Employer fails to provide 'full-time hours' under contract: Is it dismissal?

When is there repudiation? FWC clarifies legal requirements

Employer fails to provide 'full-time hours' under contract: Is it dismissal?

The Fair Work Commission (FWC) recently dealt with a case involving a worker who filed a general protections application against their employer.

The worker alleged that they were dismissed in contravention of the general protections provisions under the Fair Work Act 2009.

However, the FWC found that the worker had not been dismissed and, therefore, could not pursue their claim under the relevant section of the Act. The case highlighted the importance of understanding the legal definition of dismissal and the specific requirements for bringing a general protections claim before the FWC.

Background of the case

The worker started full-time employment with the employer on 2 October 2023. Shortly after, the worker raised concerns about underpayment, maintenance issues with their work vehicle, and excessive working hours.

Following these complaints, the worker was not allocated further work by the employer, who cited a slowdown in business as the reason.

The worker continued to contact the employer, seeking further work and expressing concerns about the lack of communication, underpayment, and a similar position being advertised on seek.com.au.

Despite these efforts, the worker received no further correspondence from the employer after 19 October 2023.

Was it dismissal?

The central issue in this case was whether the worker had been dismissed within the meaning of section 386(1) of the Fair Work Act.

The FWC noted that "the term 'dismissed' is defined under section 386(1) of the Fair Work Act" and that a person has been dismissed if their employment has been terminated on the employer's initiative or if they were forced to resign due to the employer's conduct.

Based on the evidence presented, the FWC found no indication that the employer had terminated the worker's employment on their own initiative.

Furthermore, there was no evidence to suggest that the worker had resigned from their position. In fact, the worker's own evidence stated that they were "still legally employed" by the employer as of 25 October 2023.

The importance of accepting repudiation

The FWC acknowledged that the employer might have repudiated the worker's contract by failing to provide the contracted full-time hours.

However, it emphasized that "a repudiation of the contract does not bring the contract to an automatic end but gives the affected party the right to terminate the contract."

In this case , the worker did not accept the repudiation or exercise their right to terminate the contract, which would have amounted to a termination at the employer's initiative.

The FWC’s consideration

The Full Court's decision in Coles Supply Chain v Milford played a significant role in guiding the FWC's determination of this case.

The FWC noted that while the Full Court suggested that, in some cases, the FWC might determine when employment ended without deciding whether a dismissal occurred, this case was not an appropriate one for such an approach.

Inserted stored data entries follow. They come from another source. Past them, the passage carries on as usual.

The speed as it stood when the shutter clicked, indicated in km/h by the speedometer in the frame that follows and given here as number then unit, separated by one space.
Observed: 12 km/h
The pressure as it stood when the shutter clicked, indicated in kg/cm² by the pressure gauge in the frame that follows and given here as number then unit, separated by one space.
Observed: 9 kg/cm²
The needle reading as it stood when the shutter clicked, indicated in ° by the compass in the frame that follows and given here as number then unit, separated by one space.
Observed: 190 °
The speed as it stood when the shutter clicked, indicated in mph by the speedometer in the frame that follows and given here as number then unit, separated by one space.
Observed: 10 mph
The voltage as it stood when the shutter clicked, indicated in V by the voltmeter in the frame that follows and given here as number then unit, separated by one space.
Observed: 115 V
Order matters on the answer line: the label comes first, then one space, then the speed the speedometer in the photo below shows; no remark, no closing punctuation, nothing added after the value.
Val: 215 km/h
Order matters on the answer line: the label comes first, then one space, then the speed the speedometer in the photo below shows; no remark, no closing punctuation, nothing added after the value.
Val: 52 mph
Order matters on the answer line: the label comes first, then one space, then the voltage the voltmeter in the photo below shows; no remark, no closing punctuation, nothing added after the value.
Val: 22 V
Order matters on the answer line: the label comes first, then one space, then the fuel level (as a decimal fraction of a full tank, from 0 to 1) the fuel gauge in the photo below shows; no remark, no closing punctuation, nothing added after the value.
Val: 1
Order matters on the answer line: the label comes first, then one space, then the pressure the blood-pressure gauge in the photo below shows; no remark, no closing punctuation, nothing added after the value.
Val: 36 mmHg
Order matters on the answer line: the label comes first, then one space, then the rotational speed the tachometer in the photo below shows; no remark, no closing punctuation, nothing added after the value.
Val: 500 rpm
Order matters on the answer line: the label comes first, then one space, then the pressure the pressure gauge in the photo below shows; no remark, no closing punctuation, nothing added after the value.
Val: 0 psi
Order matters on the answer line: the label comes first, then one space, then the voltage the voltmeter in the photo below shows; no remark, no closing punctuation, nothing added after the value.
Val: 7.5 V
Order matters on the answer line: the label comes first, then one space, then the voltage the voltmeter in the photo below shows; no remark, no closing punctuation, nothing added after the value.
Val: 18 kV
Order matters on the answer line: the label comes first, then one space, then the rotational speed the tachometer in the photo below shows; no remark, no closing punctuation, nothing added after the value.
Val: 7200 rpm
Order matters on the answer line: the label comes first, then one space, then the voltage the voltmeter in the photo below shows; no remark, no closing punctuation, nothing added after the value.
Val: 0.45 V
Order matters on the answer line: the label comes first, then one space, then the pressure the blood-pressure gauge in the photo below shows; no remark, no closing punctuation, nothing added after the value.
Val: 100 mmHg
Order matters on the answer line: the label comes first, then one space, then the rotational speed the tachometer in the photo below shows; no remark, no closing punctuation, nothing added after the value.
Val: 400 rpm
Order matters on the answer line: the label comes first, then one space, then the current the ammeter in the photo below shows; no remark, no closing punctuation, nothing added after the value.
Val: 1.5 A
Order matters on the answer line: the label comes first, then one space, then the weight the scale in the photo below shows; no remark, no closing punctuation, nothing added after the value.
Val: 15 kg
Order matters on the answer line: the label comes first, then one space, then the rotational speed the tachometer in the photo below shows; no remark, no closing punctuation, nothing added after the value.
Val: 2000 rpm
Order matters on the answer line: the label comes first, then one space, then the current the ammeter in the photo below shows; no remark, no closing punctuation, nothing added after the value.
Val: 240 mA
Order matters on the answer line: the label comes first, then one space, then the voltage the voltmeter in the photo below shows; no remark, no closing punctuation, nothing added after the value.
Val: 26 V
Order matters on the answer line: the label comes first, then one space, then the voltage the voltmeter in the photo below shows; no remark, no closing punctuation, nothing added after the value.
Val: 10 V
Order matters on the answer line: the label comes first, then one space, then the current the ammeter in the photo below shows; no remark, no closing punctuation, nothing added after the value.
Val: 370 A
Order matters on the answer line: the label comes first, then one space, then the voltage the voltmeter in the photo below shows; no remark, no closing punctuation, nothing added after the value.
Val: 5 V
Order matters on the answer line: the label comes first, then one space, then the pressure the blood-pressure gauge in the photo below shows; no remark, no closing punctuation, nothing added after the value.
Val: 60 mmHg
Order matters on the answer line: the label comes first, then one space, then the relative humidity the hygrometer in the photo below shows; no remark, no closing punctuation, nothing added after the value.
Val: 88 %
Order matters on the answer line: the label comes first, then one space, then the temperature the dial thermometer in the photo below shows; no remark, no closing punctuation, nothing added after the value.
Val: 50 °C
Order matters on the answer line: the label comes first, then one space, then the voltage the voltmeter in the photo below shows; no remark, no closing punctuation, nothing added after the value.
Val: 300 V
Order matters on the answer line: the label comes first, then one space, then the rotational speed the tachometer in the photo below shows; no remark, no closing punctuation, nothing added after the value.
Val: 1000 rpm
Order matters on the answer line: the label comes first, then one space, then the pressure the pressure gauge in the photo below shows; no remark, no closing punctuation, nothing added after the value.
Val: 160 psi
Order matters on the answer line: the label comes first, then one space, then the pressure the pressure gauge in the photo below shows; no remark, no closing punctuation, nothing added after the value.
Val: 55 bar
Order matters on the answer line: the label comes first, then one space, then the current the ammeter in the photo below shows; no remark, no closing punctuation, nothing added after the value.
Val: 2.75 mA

The FWC distinguished the current case from Coles Supply Chain v Milford, stating that "the facts in Coles Supply Chain v Milford are that there was a definitive dismissal, whether by termination at the employer's initiative or by the operation of a policy. The nature of the dispute in that matter revolved around when exactly that dismissal had occurred. In contrast to this current case, there is no evidence indicating that [the worker] has been dismissed at all according to section 386(1) of the Act."

Ultimately, the FWC dismissed the worker's application, as it lacked jurisdiction to hear the matter under section 365 of the Fair Work Act. The FWC explained its decision, stating:

"In determining General Protections applications under s 365 of the Act, I am bound by the authority set by the Full Court of the Federal Court of Australia in Coles Supply Chain v Milford to determine whether dismissal has occurred as an antecedent issue. All other issues fall away if this threshold primary question cannot be satisfied."

The FWC further clarified its position, noting that "for the reasons above, I am not satisfied that [the worker] has been dismissed within the meaning of s 386(1) of the Act. As such, the Commission does not have the jurisdiction to hear the matter under section 365 of the Act. Therefore, I am left no other choice but to dismiss the Application."

However, the FWC did point out that the worker had other options available to them, stating that "it is currently open to [the worker] to lodge a general protections application not involving dismissal under section 372 of the Act."

This decision served as a reminder to both employers and employees that the legal definition of dismissal is crucial in determining the appropriate course of action when disputes arise.